Doentes de fisioterapia na Andorra enfrentam esperas até 4 meses por disputas sobre taxas
Fisioterapeutas alertam para tensão no setor devido a reembolsos baixos da CASS, levando a desistências e colaboração com o Ministério da Saúde para reformas nas taxas.
Pontos-chave
- Esperas até 4 meses para fisioterapia não urgente, 6 semanas para casos urgentes.
- Taxas de reembolso baixas da CASS causam queda de 2% nos procedimentos faturáveis e inquéritos de desistência.
- Colégio de Fisioterapeutas colabora com Ministério da Saúde para rever taxas.
- Cargas administrativas e tempos de sessão limitam rentabilidade, arriscando qualidade dos cuidados.
Os doentes na Andorra enfrentam esperas de até quatro meses para consultas de fisioterapia, com casos urgentes atrasados até seis semanas, segundo Theo Rogue, presidente do Colégio de Fisioterapeutas.
Rogue destacou a tensão no setor durante uma recente discussão, notando que os casos não prioritários podem demorar quatro meses, enquanto as necessidades urgentes demoram até um mês e meio. O colégio está a colaborar com o Ministério da Saúde para reformular as taxas definidas pelo serviço público de saúde CASS, visando uma solução permanente que equilibre cuidados de qualidade com a viabilidade económica para os profissionais.
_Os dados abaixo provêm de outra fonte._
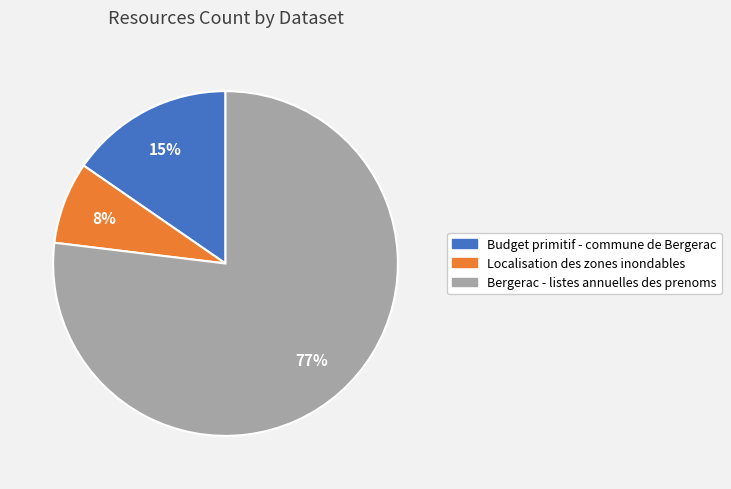

True or false: Localisation des zones inondables accounts for 13% of the total.

False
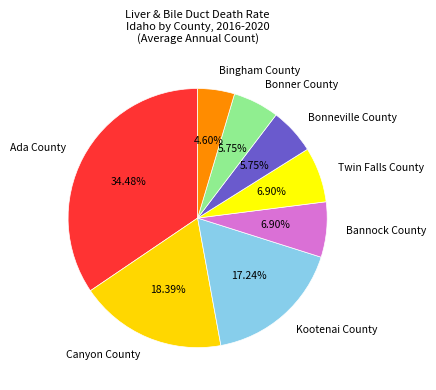

Is the sum of Bingham County and Bannock County greater than half?

No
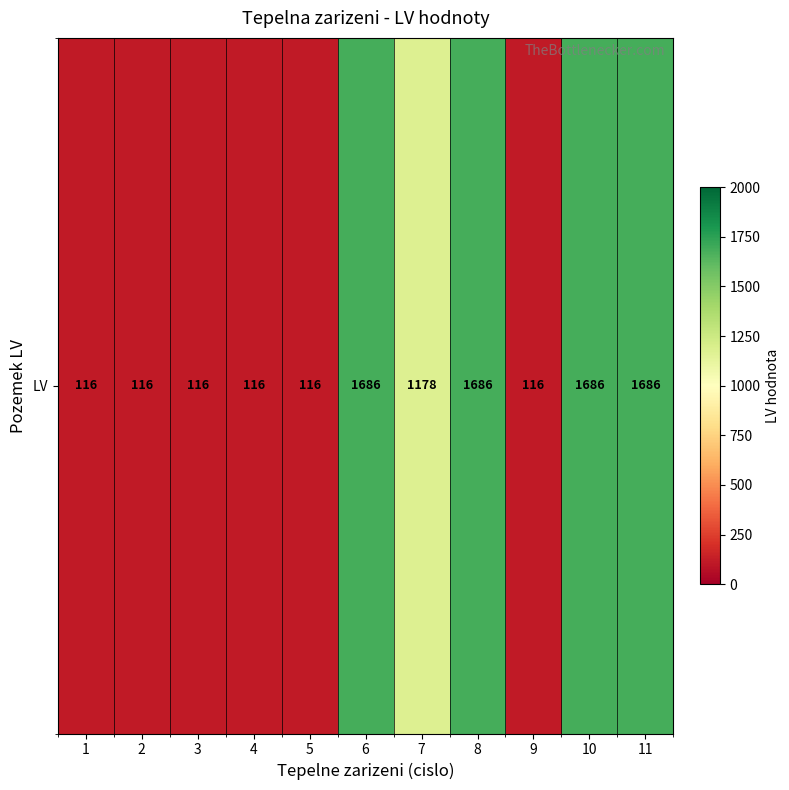

Read the value at 6.

1686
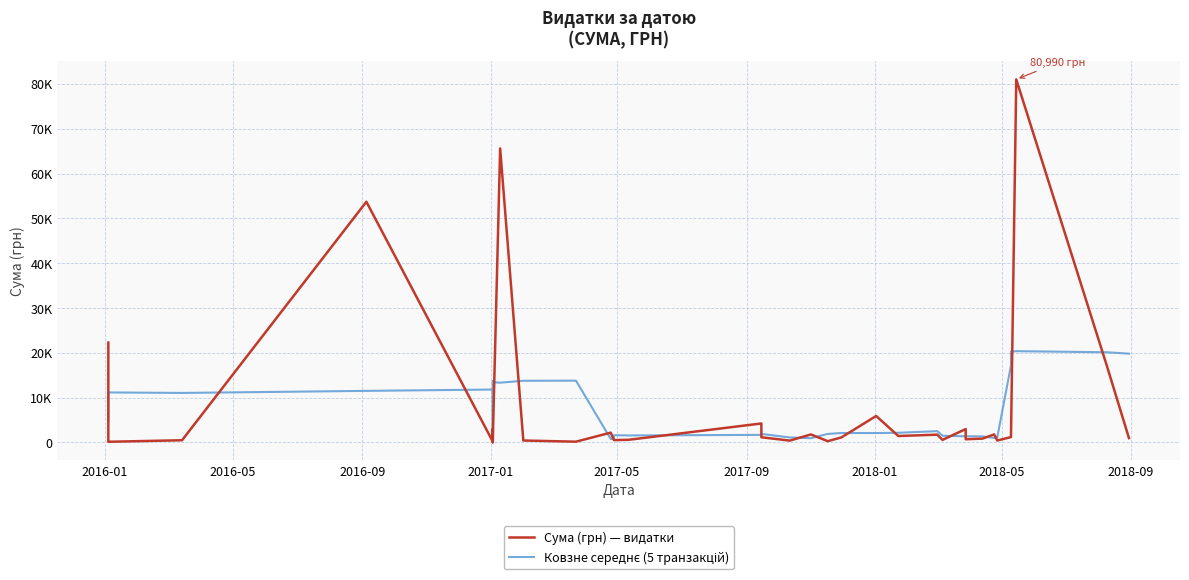

What is the average value of the Сума (грн) — видатки series?

7090.9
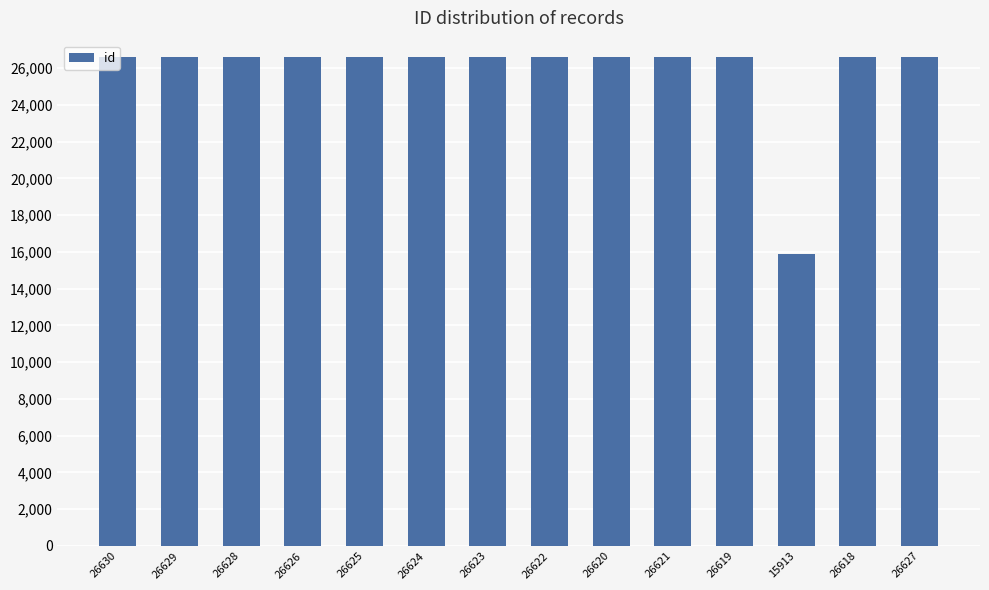

Which category has the lowest value across all series?

15913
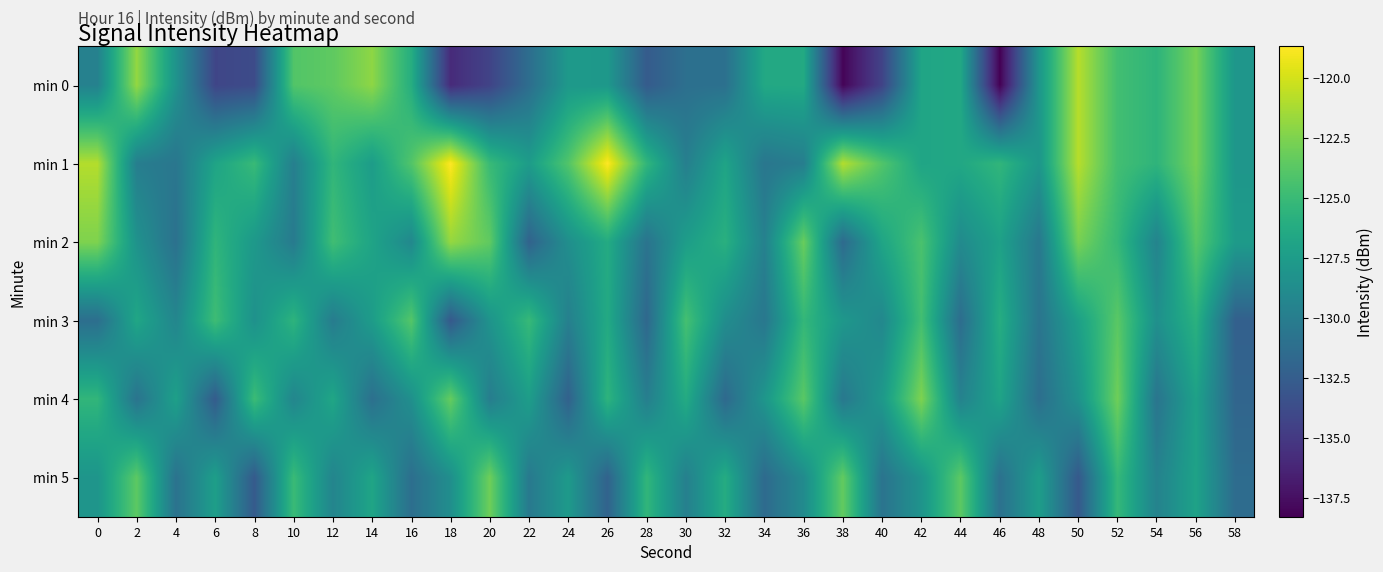

At which category is the sum across all series the highest?

52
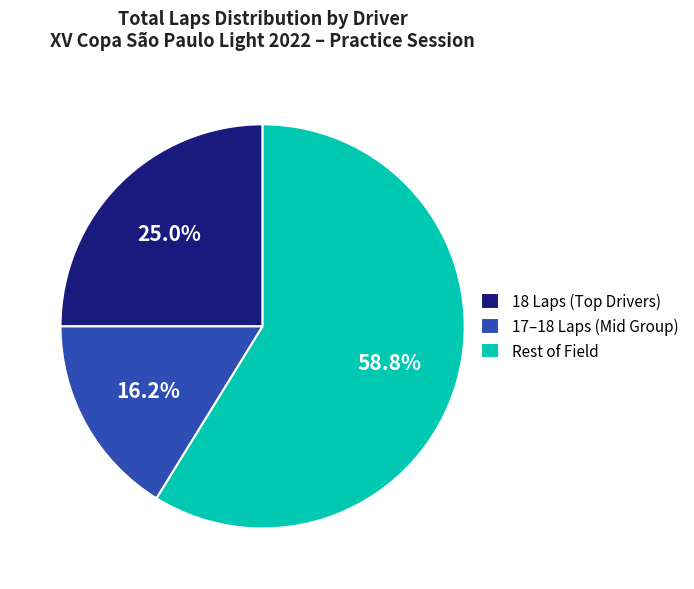

What is the total percentage of 17–18 Laps (Mid Group) and Rest of Field?

75.0%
A Ministra da Saúde, Helena Mas, descreveu os aumentos de taxas como uma questão complexa que requer análise caso a caso, dada a diversidade das necessidades dos doentes e tratamentos. Rogue concordou, afirmando que a evolução da fisioterapia exige atualizações e que as soluções devem ir além de remendos temporários.
As baixas taxas de reembolso para sessões contratadas pela CASS estão a levar alguns fisioterapeutas a desistir do acordo, embora essas saídas permaneçam limitadas até agora. O colégio não tem dados precisos sobre as desistências, pois os profissionais que saem da CASS podem simplesmente passar para o privado ou emigrar. No entanto, registou uma queda de 2% nos procedimentos faturáveis, um sinal de alerta inicial. «Estes números dão-nos uma medida inicial do problema, mas receamos que, se a tendência piorar, os desafios do setor possam intensificar-se», disse Rogue.
O aumento de inquéritos de profissionais a considerar desistir adiciona mais pressão, podendo comprometer a qualidade do serviço. Os acordos atuais exigem pelo menos 15 minutos por sessão de terapia manual, mas muitas estendem-se a 30 minutos em casos complexos. As tarefas administrativas após cada doente — como relatórios e documentação — reduzem ainda mais o tempo, limitando o número diário de doentes e a rentabilidade.
Alguns terapeutas consideram sessões mais curtas para lidar com a situação, um passo oposto pela profissão. «Precisamos de uma solução que equilibre as nossas necessidades económicas com a qualidade dos cuidados prestados», enfatizou Rogue, sublinhando a prioridade da atenção adequada aos doentes ao lado da sustentabilidade do setor.